### Recorded information
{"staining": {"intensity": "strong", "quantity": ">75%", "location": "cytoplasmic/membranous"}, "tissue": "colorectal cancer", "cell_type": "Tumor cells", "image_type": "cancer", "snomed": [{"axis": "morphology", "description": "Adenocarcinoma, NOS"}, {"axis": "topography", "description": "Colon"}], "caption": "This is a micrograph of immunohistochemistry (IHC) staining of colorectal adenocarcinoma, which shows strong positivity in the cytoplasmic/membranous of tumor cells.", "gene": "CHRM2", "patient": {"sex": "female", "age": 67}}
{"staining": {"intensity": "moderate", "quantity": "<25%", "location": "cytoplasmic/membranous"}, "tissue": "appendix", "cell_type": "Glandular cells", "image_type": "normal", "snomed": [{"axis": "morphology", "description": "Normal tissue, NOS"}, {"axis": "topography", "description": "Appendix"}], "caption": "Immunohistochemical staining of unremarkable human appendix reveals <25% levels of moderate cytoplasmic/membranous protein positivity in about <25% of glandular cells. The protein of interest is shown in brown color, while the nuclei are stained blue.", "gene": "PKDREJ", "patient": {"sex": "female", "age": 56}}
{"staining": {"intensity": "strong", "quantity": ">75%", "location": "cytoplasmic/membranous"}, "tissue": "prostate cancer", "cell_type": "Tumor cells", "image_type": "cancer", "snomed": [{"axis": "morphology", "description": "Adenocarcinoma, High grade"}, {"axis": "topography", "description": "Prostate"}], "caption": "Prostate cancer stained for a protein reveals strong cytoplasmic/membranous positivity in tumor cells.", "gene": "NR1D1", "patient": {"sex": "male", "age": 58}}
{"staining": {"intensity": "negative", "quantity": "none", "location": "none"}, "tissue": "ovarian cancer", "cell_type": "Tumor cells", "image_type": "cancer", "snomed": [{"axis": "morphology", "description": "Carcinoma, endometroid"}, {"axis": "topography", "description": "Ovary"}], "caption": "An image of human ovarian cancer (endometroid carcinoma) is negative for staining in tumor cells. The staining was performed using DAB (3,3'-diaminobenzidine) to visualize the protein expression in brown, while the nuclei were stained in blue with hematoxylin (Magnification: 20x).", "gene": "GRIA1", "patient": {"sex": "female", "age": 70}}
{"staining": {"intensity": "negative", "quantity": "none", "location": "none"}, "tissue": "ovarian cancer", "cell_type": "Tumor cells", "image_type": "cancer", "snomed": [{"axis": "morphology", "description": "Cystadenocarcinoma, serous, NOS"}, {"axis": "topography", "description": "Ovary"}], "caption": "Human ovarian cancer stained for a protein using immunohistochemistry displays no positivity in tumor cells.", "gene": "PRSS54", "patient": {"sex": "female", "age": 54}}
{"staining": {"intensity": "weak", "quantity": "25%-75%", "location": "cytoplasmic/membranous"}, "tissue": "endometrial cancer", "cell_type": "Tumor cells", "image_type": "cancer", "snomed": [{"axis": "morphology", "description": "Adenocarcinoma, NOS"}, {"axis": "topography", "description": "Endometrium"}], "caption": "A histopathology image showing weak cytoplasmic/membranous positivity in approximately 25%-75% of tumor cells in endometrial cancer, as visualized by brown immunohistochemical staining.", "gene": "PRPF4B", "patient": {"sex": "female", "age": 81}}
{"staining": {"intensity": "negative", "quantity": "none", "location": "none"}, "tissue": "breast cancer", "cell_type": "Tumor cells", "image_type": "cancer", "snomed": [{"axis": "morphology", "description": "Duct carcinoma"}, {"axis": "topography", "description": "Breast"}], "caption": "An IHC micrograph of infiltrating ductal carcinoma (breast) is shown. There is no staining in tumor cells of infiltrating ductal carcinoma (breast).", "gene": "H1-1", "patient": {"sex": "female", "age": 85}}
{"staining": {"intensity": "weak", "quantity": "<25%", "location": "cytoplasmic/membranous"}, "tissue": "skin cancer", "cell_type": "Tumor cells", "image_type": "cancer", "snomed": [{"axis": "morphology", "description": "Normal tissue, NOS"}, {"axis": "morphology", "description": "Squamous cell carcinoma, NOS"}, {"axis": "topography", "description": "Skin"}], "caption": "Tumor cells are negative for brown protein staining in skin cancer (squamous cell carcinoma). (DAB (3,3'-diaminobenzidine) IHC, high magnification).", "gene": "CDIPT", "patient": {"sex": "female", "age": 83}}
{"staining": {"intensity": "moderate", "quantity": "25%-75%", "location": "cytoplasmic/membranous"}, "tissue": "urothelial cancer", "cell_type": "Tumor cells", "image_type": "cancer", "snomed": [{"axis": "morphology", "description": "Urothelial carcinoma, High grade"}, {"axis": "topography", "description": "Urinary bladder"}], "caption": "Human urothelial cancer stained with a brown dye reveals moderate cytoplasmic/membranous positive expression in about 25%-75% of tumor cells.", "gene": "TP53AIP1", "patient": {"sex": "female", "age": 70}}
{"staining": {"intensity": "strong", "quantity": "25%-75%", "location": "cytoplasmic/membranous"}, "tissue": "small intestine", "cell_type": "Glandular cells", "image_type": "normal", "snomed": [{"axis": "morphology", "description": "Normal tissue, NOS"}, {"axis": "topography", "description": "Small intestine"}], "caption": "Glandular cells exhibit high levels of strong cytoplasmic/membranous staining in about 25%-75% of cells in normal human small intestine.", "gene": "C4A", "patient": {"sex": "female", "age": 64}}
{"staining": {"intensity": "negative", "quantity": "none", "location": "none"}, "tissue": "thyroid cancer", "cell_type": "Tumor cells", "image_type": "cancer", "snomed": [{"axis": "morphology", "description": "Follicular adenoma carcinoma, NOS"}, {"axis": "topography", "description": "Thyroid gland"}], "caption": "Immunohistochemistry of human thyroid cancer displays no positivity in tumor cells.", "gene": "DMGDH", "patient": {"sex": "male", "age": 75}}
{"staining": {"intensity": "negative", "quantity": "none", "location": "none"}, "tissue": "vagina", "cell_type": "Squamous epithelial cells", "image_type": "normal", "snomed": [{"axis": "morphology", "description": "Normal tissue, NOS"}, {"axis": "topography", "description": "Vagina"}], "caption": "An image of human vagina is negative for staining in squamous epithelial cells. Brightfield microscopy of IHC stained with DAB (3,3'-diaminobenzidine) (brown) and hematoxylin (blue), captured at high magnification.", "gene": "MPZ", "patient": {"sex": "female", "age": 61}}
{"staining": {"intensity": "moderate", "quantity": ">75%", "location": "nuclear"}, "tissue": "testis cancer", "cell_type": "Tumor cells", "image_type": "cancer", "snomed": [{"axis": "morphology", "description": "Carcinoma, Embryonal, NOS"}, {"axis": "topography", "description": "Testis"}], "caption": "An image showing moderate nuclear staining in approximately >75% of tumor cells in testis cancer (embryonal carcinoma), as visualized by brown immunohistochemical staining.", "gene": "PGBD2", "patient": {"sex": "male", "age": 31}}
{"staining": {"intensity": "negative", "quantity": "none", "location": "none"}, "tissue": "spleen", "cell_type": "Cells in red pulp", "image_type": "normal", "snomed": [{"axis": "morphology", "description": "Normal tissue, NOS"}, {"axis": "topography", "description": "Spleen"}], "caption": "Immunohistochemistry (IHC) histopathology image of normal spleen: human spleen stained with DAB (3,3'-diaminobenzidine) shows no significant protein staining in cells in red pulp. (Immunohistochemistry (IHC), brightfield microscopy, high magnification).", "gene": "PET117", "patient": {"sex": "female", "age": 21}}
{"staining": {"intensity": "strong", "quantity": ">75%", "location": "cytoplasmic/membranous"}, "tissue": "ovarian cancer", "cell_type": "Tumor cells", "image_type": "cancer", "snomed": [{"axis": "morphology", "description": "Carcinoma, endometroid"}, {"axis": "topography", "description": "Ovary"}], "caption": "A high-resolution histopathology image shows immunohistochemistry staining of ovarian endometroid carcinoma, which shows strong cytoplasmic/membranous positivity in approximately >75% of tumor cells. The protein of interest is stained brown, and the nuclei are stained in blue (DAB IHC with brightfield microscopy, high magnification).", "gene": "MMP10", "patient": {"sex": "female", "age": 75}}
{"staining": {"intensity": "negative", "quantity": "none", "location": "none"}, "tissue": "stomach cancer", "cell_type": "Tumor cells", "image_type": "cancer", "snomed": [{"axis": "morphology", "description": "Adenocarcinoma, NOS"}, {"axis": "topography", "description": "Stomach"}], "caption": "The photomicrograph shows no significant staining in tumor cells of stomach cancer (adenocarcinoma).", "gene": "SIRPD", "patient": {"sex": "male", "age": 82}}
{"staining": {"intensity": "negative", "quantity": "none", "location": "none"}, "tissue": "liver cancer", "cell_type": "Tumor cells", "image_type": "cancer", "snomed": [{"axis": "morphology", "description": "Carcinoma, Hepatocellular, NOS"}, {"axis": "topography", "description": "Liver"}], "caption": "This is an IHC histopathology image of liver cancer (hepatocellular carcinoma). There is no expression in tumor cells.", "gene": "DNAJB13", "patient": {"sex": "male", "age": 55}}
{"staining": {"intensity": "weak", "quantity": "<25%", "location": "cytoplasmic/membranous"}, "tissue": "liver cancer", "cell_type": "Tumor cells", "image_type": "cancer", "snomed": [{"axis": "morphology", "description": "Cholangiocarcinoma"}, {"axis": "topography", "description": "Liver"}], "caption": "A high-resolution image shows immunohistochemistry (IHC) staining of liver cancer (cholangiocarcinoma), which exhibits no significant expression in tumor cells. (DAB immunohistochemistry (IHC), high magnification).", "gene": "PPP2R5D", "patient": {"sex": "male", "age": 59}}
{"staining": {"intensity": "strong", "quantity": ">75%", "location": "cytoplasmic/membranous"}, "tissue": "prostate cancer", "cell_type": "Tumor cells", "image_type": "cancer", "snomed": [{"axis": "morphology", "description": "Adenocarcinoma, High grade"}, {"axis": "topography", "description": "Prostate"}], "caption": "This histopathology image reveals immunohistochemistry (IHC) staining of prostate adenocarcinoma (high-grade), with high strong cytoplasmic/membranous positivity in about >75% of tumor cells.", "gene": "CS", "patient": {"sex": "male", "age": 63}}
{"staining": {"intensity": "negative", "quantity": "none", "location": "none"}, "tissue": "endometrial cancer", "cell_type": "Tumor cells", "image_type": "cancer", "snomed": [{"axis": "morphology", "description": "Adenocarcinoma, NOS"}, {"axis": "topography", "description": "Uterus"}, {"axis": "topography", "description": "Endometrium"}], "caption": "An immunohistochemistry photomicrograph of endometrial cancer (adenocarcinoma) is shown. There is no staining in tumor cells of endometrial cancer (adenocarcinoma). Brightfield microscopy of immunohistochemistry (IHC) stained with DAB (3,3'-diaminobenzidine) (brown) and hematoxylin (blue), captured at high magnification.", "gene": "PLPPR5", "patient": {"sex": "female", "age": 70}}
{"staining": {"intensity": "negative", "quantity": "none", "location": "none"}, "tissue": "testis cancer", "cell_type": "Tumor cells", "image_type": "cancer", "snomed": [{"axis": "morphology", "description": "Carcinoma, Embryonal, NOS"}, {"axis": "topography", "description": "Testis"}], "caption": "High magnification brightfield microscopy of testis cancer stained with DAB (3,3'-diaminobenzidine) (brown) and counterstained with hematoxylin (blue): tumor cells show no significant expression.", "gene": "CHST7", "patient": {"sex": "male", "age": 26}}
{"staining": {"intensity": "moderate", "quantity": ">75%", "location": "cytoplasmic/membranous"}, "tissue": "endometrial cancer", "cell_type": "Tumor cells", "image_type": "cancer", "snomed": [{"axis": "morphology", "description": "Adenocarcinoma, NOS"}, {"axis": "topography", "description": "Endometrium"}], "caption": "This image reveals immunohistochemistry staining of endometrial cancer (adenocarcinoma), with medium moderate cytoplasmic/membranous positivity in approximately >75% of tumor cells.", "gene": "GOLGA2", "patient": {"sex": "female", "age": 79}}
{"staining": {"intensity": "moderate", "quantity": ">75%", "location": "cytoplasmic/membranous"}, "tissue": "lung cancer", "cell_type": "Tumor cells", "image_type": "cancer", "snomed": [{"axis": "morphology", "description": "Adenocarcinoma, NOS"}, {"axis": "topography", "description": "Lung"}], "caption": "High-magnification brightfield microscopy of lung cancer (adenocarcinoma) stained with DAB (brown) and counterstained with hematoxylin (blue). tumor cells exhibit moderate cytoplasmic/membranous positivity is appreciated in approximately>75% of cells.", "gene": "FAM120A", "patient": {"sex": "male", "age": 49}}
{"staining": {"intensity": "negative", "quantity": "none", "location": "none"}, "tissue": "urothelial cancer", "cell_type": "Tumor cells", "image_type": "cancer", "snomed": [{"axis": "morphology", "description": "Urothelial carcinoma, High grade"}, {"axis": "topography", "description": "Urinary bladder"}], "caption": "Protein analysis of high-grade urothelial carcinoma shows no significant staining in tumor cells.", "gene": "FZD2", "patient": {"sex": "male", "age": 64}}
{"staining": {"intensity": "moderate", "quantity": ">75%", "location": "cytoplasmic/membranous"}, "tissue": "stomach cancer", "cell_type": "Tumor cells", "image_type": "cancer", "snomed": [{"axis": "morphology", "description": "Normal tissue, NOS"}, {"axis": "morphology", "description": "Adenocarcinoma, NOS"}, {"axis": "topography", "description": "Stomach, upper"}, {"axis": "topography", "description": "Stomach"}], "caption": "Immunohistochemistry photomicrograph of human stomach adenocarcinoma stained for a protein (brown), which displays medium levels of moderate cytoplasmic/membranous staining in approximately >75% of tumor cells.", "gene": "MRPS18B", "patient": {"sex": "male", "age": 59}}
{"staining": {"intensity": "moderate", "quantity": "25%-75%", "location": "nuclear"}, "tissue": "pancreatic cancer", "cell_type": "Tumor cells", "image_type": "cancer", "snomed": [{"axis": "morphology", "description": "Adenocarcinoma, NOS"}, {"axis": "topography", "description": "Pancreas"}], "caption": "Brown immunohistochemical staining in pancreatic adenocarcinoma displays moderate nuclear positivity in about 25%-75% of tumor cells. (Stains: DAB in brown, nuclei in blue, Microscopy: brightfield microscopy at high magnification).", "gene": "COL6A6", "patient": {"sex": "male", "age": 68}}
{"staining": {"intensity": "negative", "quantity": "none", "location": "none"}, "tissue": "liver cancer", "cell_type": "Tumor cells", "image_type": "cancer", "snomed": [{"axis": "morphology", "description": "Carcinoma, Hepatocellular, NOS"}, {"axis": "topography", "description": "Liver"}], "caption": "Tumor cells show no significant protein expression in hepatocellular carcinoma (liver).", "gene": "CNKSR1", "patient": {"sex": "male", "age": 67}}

### Task item
In the entries above, restate word for word the lines between the one holding "cells exhibit high" and the one holding "of human thyroid", inclusive, and nothing besides.

### Exercise response
{"staining": {"intensity": "strong", "quantity": "25%-75%", "location": "cytoplasmic/membranous"}, "tissue": "small intestine", "cell_type": "Glandular cells", "image_type": "normal", "snomed": [{"axis": "morphology", "description": "Normal tissue, NOS"}, {"axis": "topography", "description": "Small intestine"}], "caption": "Glandular cells exhibit high levels of strong cytoplasmic/membranous staining in about 25%-75% of cells in normal human small intestine.", "gene": "C4A", "patient": {"sex": "female", "age": 64}}
{"staining": {"intensity": "negative", "quantity": "none", "location": "none"}, "tissue": "thyroid cancer", "cell_type": "Tumor cells", "image_type": "cancer", "snomed": [{"axis": "morphology", "description": "Follicular adenoma carcinoma, NOS"}, {"axis": "topography", "description": "Thyroid gland"}], "caption": "Immunohistochemistry of human thyroid cancer displays no positivity in tumor cells.", "gene": "DMGDH", "patient": {"sex": "male", "age": 75}}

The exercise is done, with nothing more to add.